The three-day initial public offering of Ortel Communications was initiated on March 3 and was subscribed 0.15 times on the first day itself. The company has already raised Rs 46 crore via anchor investment and is expected to mop-up around Rs 240 crore at the upper band by the end of the IPO.
Speaking to CNBC-TV18, Bibhu Prasad Rath, President and CEO, Ortel Communications said the company will be focusing on eaxpanding geographies post the IPO. Currently, majority of company’s customers are in Odisha. It also has minor presence in Andhra Pradesh, West Bengal and Chhattisgarh.
The regional cable TV services provider expects number of subscribers to go up post fund raising, said Rath.
Proceeds of the issue would be utilised for expansion of the company's network for providing video, data and telephony services and general corporate purpose.
Below is verbatim transcript of the interview:
Q: What’s your view on expansion going ahead because 90 percent of your customer base now comes from Odisha market and there is one concern that analysts have is too much dependency on one market? What are the expansion plans and by when do you hope to get into new cities?
A: Before answering this question I will talk a bit about the business. We are probably the first cable and broadband company on consumer facing B2C model going public. However, as consumer facing B2C, we provide service on our own last mile instead of depending on the local cable operators.
A vast majority of our customers are on our own last mile and what it does to crucial things is it captures the entire revenue stream and also on the same cable we are in a position to provide broadband services. This is little bit about the business.
However, a large part of our customer is based in Odisha because that is where we started from but in the last few years we have expanded to neighbouring states of Chhattisgarh, Andhra Pradesh and West Bengal. I look forward to larger expansion in these three states in addition to Odisha.
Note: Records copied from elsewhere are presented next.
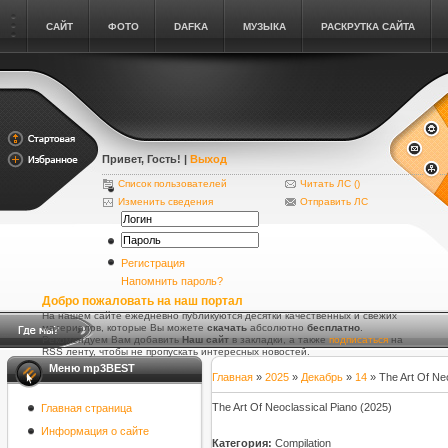
САЙТ
ФОТО
DAFKA
МУЗЫКА
РАСКРУТКА САЙТА
Привет, Гость
! |
Выход
Список пользователей
Читать ЛС (
)
Изменить сведения
Отправить ЛС
Регистрация
Напомнить пароль?
Добро пожаловать на наш портал
На нашем сайте ежедневно публикуются десятки качественных и свежих
материалов, которые Вы можете
скачать
абсолютно
бесплатно
.
Рекомендуем Вам добавить
Наш сайт
в закладки, а также
подписаться
на
RSS ленту, чтобы не пропускать интересных новостей.
Меню mp3BEST
Главная
»
2025
»
Декабрь
»
14
» The Art Of Neo
The Art Of Neoclassical Piano (2025)
Главная страница
Информация о сайте
Категория:
Compilation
Q: Investors may have two problems with your company. From the Draft Red Herring Prospectus (DRHP) we learn that you were making losses up until last year-FY14 and this is the first half where in FY15 you are likely to make a profit, a minor one of about Rs 66 lakh. There would be a worry that you are barely turning the corner and the second worry is because of that you are expensive. EV per subscriber is much higher compared to peers like Hathway Cable and Datacom or Siti Cable Network or Den Networks?
A: Let me answer that in two parts. One, coming back to the profit and loss, instead of looking at the last six months I would request the investors to look at the last two-and-a-half year. There is a trend and where it has turned the corner.
In FY13 it was a negative Rs 25 crore. In FY14 it was negative Rs 12 crore and we are bottomline positive in FY15, so there is a trend of two-and-a-half year to support the track record of performance.
However, coming back to whether the stock is expensive. We are not. I am not sure whether I can give details because of the restrictions but I would request investors to compare my September 2014 numbers with the leading listed peers and on EV/EBITDA basis we are not expensive. It is much attractive as compared to the leading listed peers. Q: Can you give us a sense of your subscription revenue trend that you expect to see from hereon? In FY14 you had about Rs 79 crore of subscription revenues, FY13 Rs 67 and FY12 Rs 65. There has been slight improvement in the last three years. Going forward how much of a growth do you see in subscription revenues?
A: Subscription revenue improvement is a function of two factors. One, there is a mix of products; there is an analog television, there is digital television and there is a broadband service and average revenue per users (ARPUs) go up as you go up on the ladder.
Therefore, as you penetrate more digital and more broadband into the system the blended ARPU goes up and hence the subscription revenue goes up, for example my current subscriber base, which is 527,000, in this 20 percent is digital and 11 percent is broadband and as these penetration ratios go up, ARPU will go up and hence subscription will automatically go up.
In addition to this post the fund raised I will expand the base; the number of subscriber will go up and that will lead to significant improvement in the subscription revenues.